UNLESS you are inserting into the middle of an index, at which point the database engine will need to shift rows down to accommodate. The same occurs when you delete from the index. Remember there is more than one kind of index. Be sure that the index you are using is not a clustered index as more data must be sifted through and moved with inserts and deletes.
FlySwat has given the best option available to you... do not use an RDBMS because your messages are not relational in a formal sense. You will get much better performance from a file system.

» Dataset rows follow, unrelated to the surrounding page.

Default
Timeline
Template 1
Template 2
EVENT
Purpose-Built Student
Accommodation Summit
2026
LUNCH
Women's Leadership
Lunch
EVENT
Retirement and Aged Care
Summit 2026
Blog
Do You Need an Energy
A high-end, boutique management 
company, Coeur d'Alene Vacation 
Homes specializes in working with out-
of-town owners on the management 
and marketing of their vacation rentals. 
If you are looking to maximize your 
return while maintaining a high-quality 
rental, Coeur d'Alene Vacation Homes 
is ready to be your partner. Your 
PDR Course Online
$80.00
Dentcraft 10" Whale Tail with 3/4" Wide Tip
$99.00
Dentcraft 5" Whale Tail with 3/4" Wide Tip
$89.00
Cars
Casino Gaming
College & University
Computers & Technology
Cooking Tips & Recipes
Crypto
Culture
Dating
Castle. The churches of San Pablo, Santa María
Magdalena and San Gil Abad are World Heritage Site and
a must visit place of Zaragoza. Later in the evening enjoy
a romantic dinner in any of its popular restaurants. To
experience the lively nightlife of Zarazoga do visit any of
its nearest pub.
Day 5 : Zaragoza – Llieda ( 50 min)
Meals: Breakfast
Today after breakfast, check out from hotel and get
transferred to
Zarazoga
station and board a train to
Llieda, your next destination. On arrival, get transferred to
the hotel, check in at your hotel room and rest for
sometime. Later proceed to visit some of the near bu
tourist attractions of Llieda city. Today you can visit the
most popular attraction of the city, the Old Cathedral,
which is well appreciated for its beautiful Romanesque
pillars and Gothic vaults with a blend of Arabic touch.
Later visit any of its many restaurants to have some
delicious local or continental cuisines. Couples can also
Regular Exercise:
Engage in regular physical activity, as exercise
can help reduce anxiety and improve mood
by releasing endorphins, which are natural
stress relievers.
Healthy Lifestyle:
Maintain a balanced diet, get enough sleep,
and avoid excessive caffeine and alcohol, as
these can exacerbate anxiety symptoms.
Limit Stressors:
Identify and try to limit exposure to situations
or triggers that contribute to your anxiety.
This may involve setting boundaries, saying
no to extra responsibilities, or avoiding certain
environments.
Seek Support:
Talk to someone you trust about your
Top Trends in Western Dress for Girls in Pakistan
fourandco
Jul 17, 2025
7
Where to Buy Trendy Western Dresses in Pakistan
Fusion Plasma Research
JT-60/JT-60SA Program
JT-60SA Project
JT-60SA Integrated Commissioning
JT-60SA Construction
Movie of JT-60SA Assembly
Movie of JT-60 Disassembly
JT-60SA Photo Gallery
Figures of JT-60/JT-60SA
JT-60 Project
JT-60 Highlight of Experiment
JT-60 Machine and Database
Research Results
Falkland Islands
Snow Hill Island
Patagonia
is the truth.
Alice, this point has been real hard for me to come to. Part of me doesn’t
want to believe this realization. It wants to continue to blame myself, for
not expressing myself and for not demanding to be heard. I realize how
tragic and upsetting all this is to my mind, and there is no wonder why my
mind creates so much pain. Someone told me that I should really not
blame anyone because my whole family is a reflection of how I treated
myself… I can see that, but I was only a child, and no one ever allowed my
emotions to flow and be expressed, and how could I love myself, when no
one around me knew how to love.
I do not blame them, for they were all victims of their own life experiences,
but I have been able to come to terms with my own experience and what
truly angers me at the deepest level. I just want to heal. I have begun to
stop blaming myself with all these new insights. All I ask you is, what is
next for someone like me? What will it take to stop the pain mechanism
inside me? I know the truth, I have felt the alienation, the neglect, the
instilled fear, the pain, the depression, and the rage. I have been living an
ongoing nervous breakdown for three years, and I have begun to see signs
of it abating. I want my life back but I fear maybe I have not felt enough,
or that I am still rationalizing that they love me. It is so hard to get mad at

dbarker has also given correct answers. I do not know why he has been voted down 3 times, but I will vote him up at the risk that I may lose points. dbarker is referring to "Vertical Partitioning" and his suggestion is both acceptable and good. This isn't rocket surgery people.
My suggestion is to not implement this kind of functionality in your RDBMS, if you do remember that select, update, insert, delete all place locks on pages in your table. If you do go forward with putting this functionality into a database then run your selects with a nolock locking hint if it is available on your platform to increase concurrency. Additionally if you have so many concurrent users, partition your tables vertically as dbarker suggested and place these database files on separate drives (not just volumes but separate hardware) to increase I/O concurrency.
So the question is, how to design this such that it scales? Any tips/hints?
Yes, you don't want to use a relational database for message queuing. What you are trying to do is not what a relational database is best designed for, and while you can do it, its kinda like driving in a nail with a screwdriver.
Instead, look at one of the many open source message queues out there, the guys at SecondLife have a neat wiki where they reviewed a lot of them.
http://wiki.secondlife.com/wiki/Message_Queue_Evaluation_Notes
This is an unavoidable problem - more messages, more time to find the requested ones. The only thing you can do is what you already did - add an index and turn O(n) look up time for a complete table scan into O(log(u) + m) for a clustered index look up where n is the number of total messages, u the number of users, and m the number of messages per user.
Limit the number of rows that your pull.php will display at any one time.
The more data you transfer, longer it will take to display the page, regardless of how great your DB is.
You must limit your data in the SQL, return the most recent N rows.
EDIT
Put an index on Recipient and it will speed it up. You'll need another column to distinguish rows if you want to take the top 50 or something, possibly SendDate or an auto incrementing field. A Clustered index will slow down inserts, so use a regular index there.
You could always have only one row per user and just concatenate messages together into one long record. If you're keeping messages for a long period of time, that isn't the best way to go, but it reduces your problem to a single find and concatenate at storage time and a single find at retrieve time. It's hard to say without more detail - part of what makes DB design hard is meeting all the goals of the system in a well-compromised way. Without all the details, its hard to give advice on the best compromise.
EDIT: I thought I was fairly clear on this, but evidently not: You would not do this unless you were blanking a reader's queue when he reads it. This is why I prompted for clarification.